Father Brauer, a Jesuit and Ziglar’s future antagonists, attempted to embarrass Ziglar and discovers his quick mind and tongue, things that will both aid and hinder him through the story. The test came when Sistini posed a heresy question, “Will you renounce Copernicus’ teaching about the earth revolving around the sun?” Ziglar provides a bland answer and stirs a debate, thus establishing his character as intelligent, quick witted, knowledgeable and brash.
As the Muslims draw nearer, Ziglar becomes a translator and then an interrogator for the army. He is captured by the Tartars and recruited as a spy in order to protect his family and Magda, his fiancée. He reveals his agreement with the Tartars to the duke and becomes a secret double agent. Bauer despises Ziglar and lusts after Magda.
What follows is a rollicking adventure that tells the story of the Siege of Vienna through Mathis Ziglar’s eyes and adventures. The reader will experience the intrigues, customs, fighting, beliefs and the horrors of the late seventeenth century from both the Western and Islamic side.
Vienna’s Last Jihad is historical fiction at its best — religion, brutality, fanaticism, treachery, war, fighting, political intrigue, and spies and counter spies. A great read.

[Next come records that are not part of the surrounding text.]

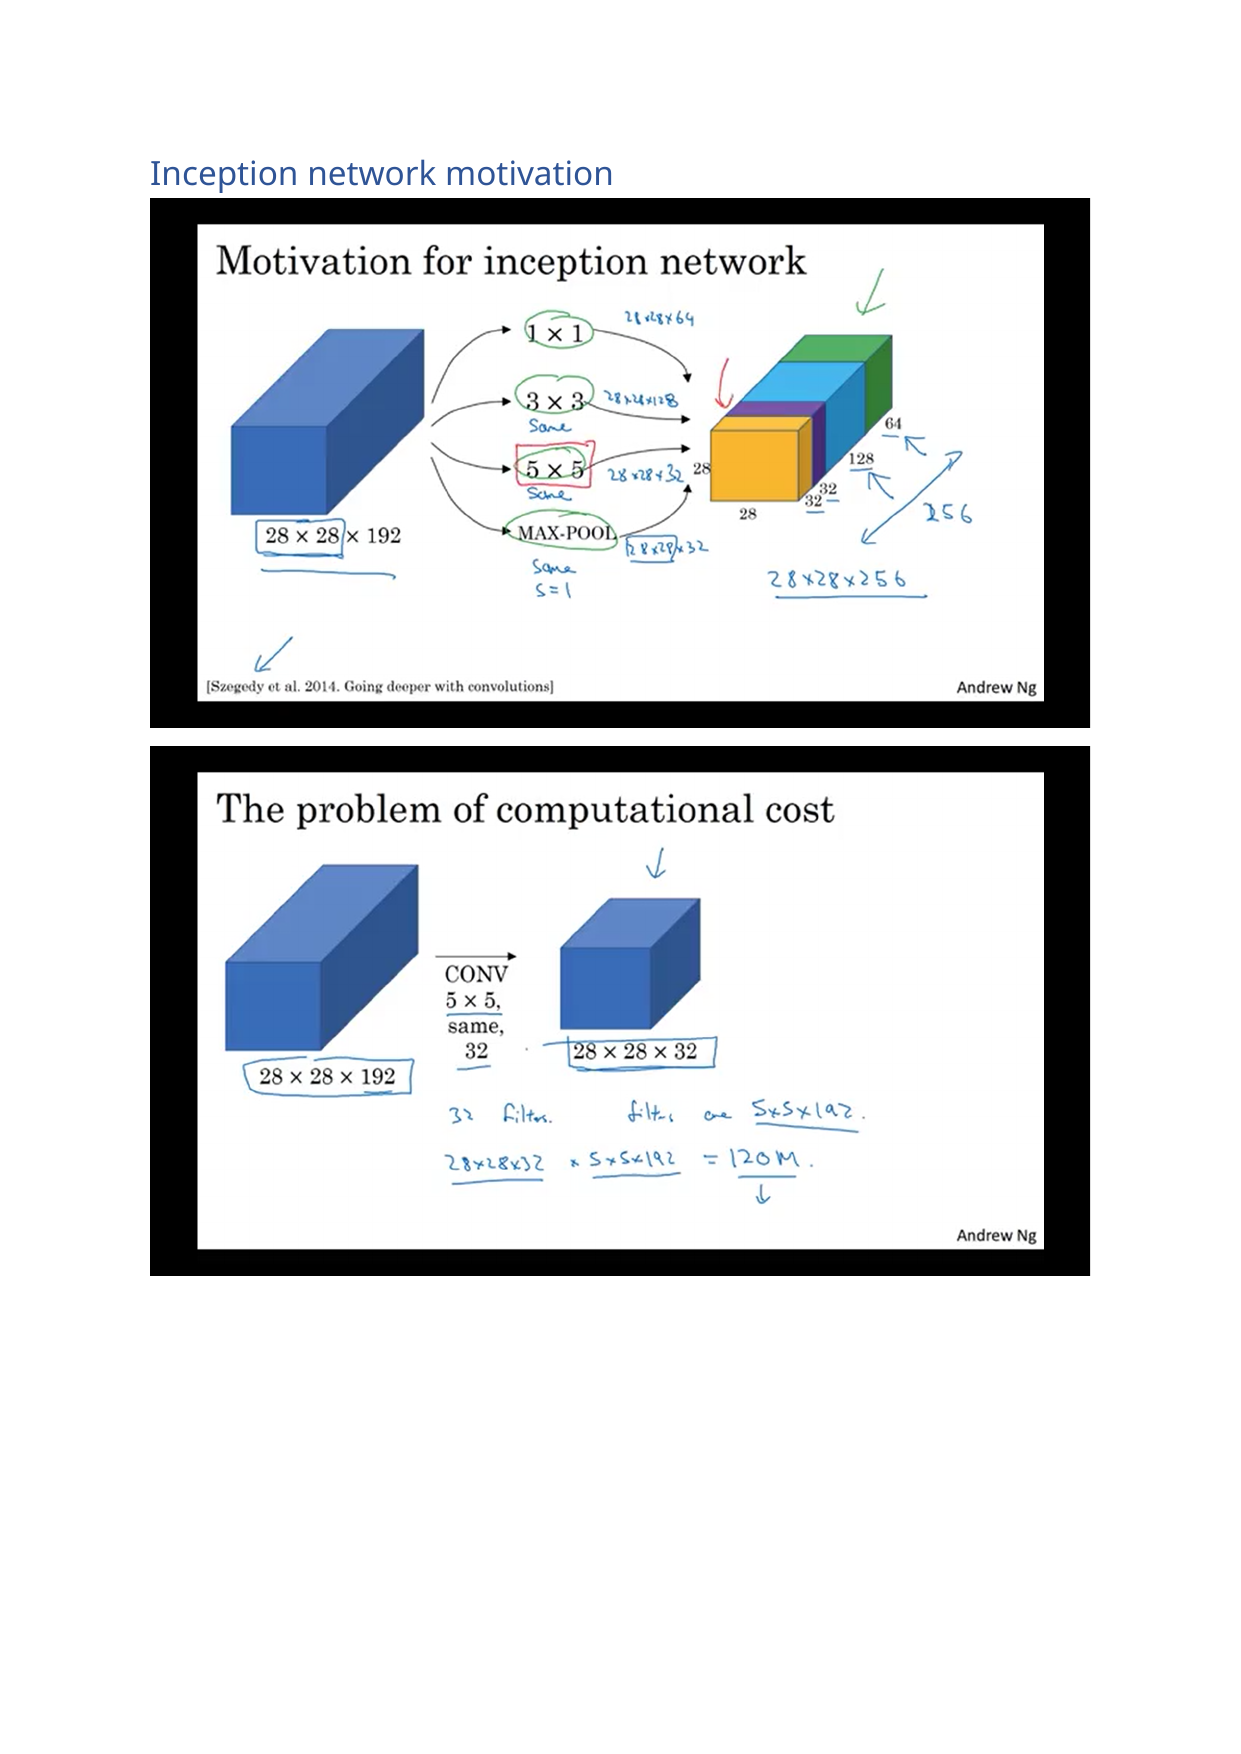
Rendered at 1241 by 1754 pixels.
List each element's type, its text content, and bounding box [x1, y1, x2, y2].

subtitle Inception network motivation [150, 150, 1090, 195]
picture [150, 198, 1091, 728]
picture [150, 746, 1091, 1276]
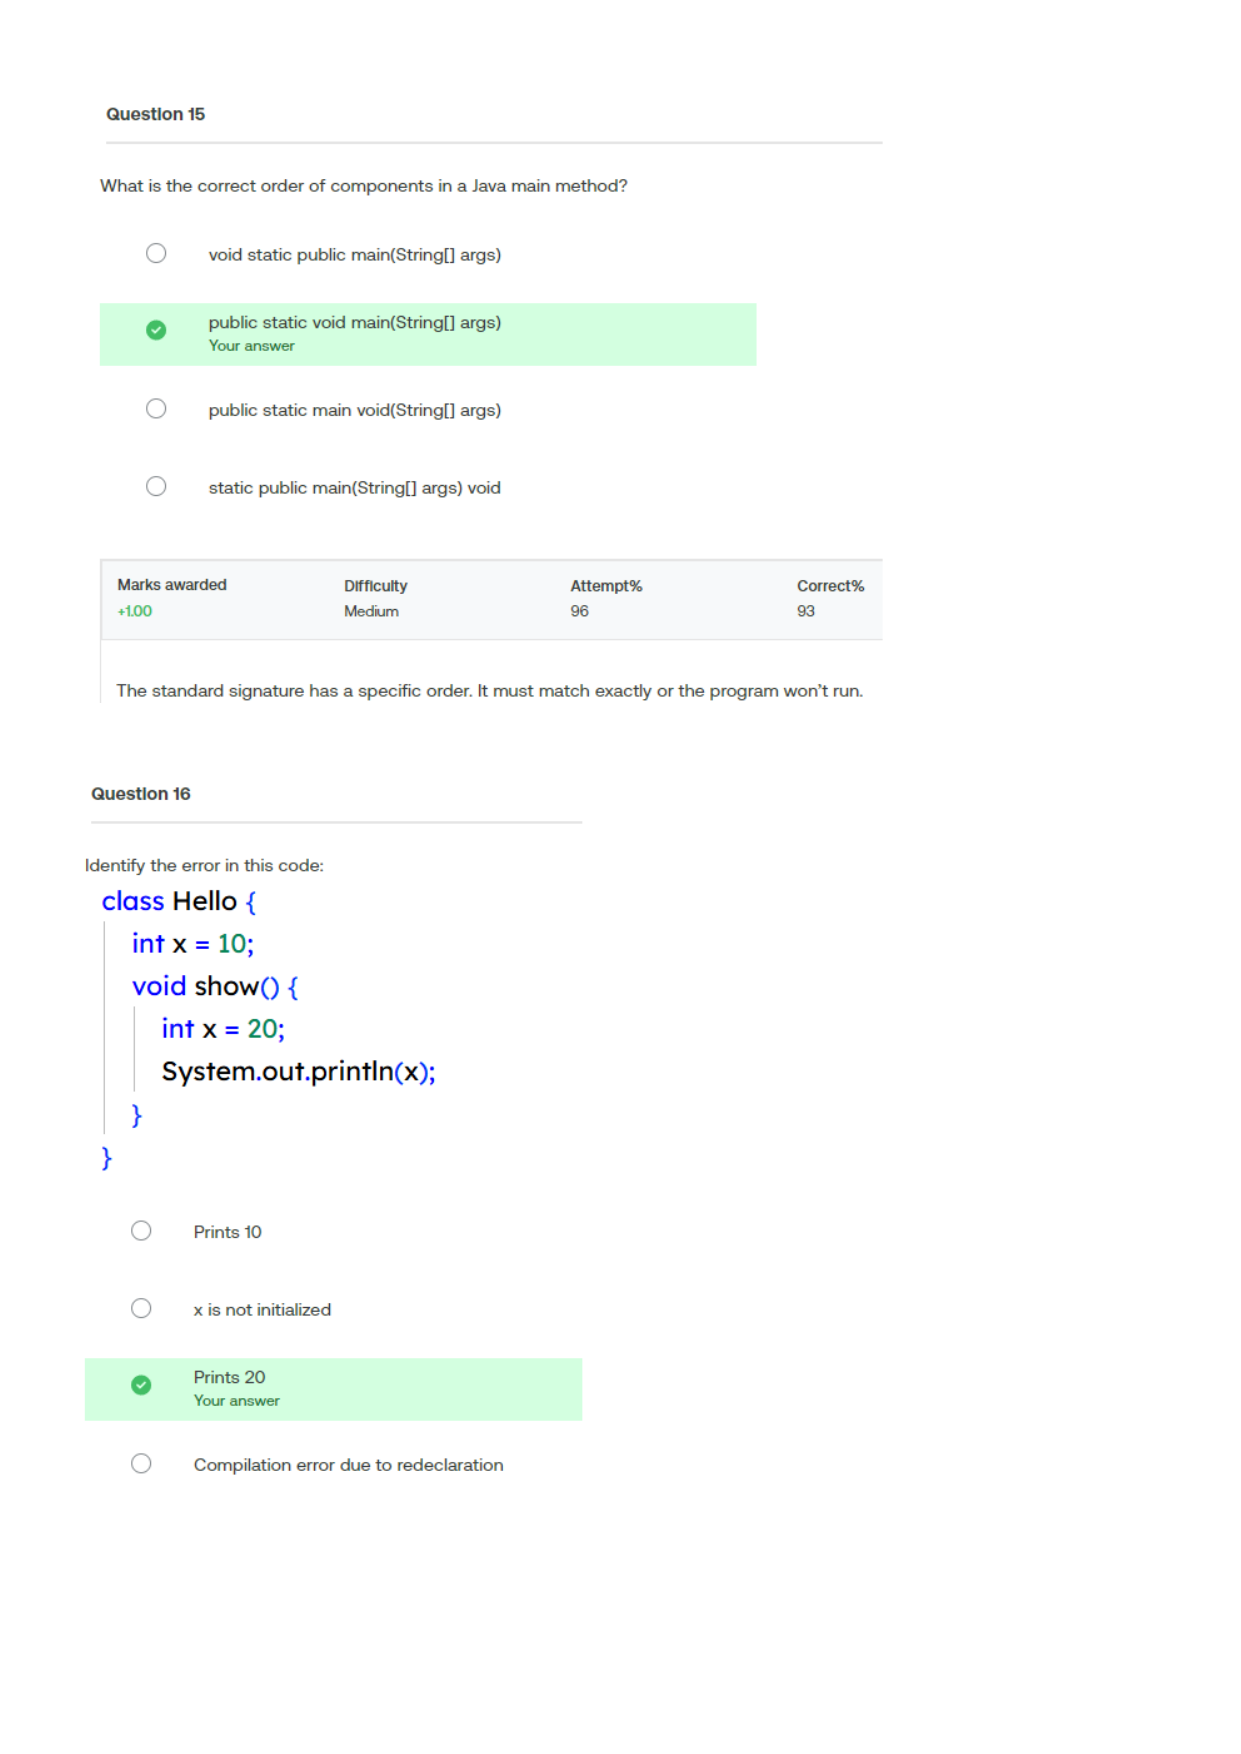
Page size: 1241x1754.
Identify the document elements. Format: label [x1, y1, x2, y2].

picture [75, 75, 883, 703]
picture [75, 771, 583, 1486]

Reviewed by: Lee Boyland (2014)
Brash and brilliant, twenty year old Mathis Zieglar, Professor of Languages, faces an agonizing choice. Should he fight the Turks who take his family hostage and move to destroy Vienna? Or should he betray his army to save his kin? One by one, Muslim agents murder Mathis’ closest associates in an attempt to isolate him from his comrades. As 138,000 Turks grind down Vienna’s 11,000 defenders with no relief in sight, Mathis’ only chance to save family and country is to use his ability to speak Tartar and the knack he learned as a child to leap, whirl and strike. Foreword to Vienna’s Last Jihad, by Stephen O. Fought, Ph.D., Professor Emeritus and Former Dean of Academics, Air War College. Dawson’s characters leap from the page, orient the reader, and immediately begin to unfold the drama of Vienna’s Last Jihad. The personalities draw you into their times and circumstances and, in near-Shakespearean roles demonstrate frustration, betrayal, amazing trust, and philosophical brilliance. The drama educates the reader in matters of history and warfare, from the intricacy of armaments and fortress design, to the brutality of combat as well as the politics of the times. You are there and Europe must turn back the Ottoman Empire, but Europe is behind and Vienna, the linchpin in Europe’s defense, is at great risk! At one point our characters have conducted a raid into the enemy camp, kidnapped an important warrior and seek to interrogate him.The individual is hung upside down and the customary torture begins. Mathis and Tannenberg cut him down with Mathis saying “I’m doing the right thing....Killing a man in battle is one thing. This stinks.” This brings to center stage the seminal question of: “How can we (as a civilized society) fight, and win, against a society that is so fundamentally different from ours, without so changing ourselves in the process that we might as well have lost in the first place?” This battle within the characters is their Jihad, and the question persists in our circumstances today. The book is worth your read. It is first and foremost entertaining and high, fast-paced drama. It is also history, as history should be taught -- in the circumstances in which it was created. And finally it deals with fundamental dilemmas we face today, but done in a manner just enough removed from today’s circumstances to be instructive.